I use this strategy daily because it allows me to get enough of the right kind of fuel at the right time without the risk of taking in too many calories total. For those of you who are frightened of carbs, anxious that they will make you fat, this will help too. I promise: if you limit fats you can eat a carb-heavy meal and you will definitely not get fat (so long as you’re training!).
(2) Time your Carb and Fat meals correctly
This one is really simple. Carbs to fuel training and replenish glycogen; fats to fuel productivity and work.

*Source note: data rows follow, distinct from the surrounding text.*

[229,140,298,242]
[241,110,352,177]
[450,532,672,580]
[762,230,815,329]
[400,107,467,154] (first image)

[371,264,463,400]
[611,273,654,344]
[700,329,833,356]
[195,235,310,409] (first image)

If you’re taking part in CrossFit, then a lot of your sessions will be fuelled by glucose to a large degree. As much as I hate to break it to you, fats can only be used for aerobic energy production and even then glucose is the preferred energy source. Since a lot of CrossFit is heavily glycolytic / anaerobic in nature (the clue is in the name!), you’re going to need some carbohydrate to fuel decent performance. Now does this mean you have to smash pancakes, chips and Ben & Jerrys. No. Not unless you want to be Jabba the Engine. But you will need to have some starch whether that is in the form of root veg for most of you or some rice and oats for others. Why starch? Why not fruit? Isn’t fruit better? No. Fruit is great for providing micronutrients. But not for providing useable energy for training. I’ll do another post in the future on all the finer details of carbohydrates. Get your eye masks and ear plugs ready!

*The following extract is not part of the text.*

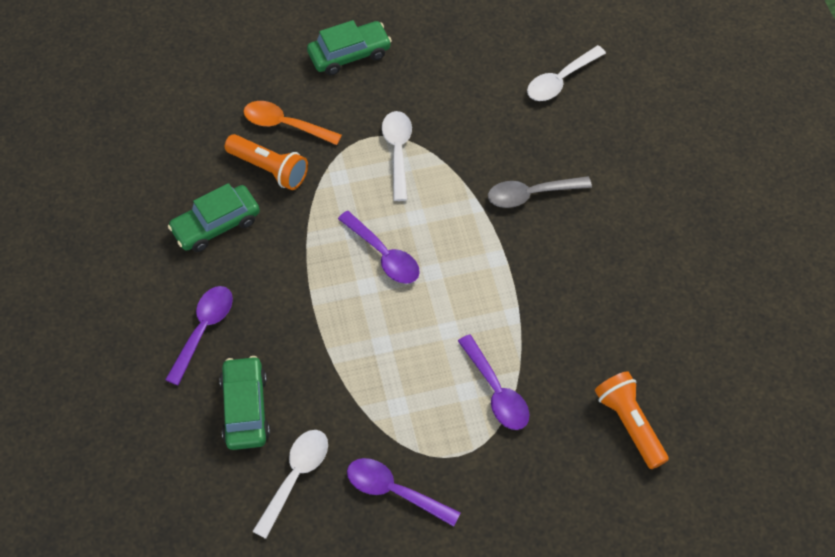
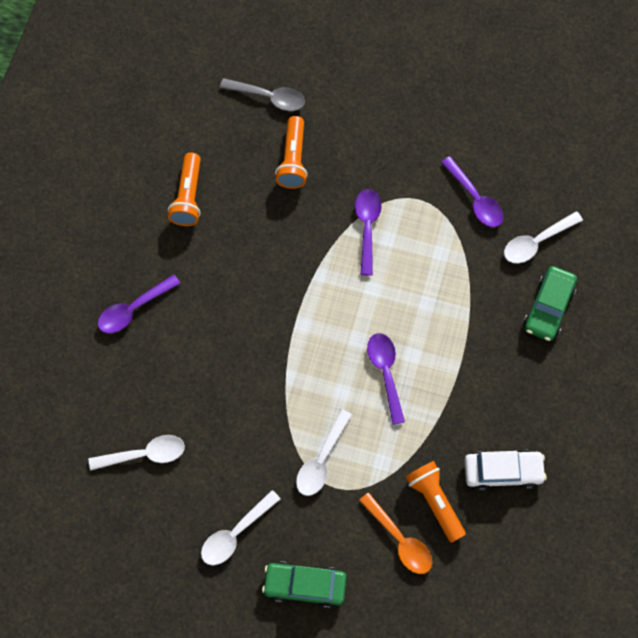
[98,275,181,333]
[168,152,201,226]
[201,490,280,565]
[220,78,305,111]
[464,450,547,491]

(3) Split your Carb and Fat Meals half and half.
OK, so let’s get practical again. How would you actually plan Carb and Fat meals? Assuming 4 meals a day (3 main meals + 1 snack) I would suggest starting with half and half: 2 Carb meals and 2 Fat meals. I Carb meal should go directly after training. Other than that, you have some flexibility. Below are some templates for different training times.
Post-workout breakfast: Carb meal
Lunch: Fat meal
Afternoon snack: Fat meal
Dinner: Carb meal (to fuel AM training)
Breakfast: Carb meal
Lunch post-workout: Carb meal
Afternoon snack: Fat meal
Dinner: Fat meal
Breakfast: Fat meal
Lunch: Fat Meal
Afternoon snack: Carb meal
Post-workout dinner: Carb meal
That’s it! Super simple but incredibly effective and a method I use every day in order to guesstimate my macronutrient intake. Using these tools you will be able to make sure you are getting enough but not too much of the right stuff. For me, I tend to naturally want to eat more fat and fewer carbs. Implementing Carb meals makes sure I get enough to fuel intense training. A lot of you are scared of carbs. This method will allow you to consume carbs without fear! Since you know you are limiting fats, you can be pretty sure you will be controlling calories well during those meals. Why? Because carbohydrate sources are very calorically sparse. Taking sweet potato as an example, if you had a serving of 300g, that would equate to only 240 calories (60g carbs) for a pretty enormous mound of food! Start implementing this template and let me know how you get on!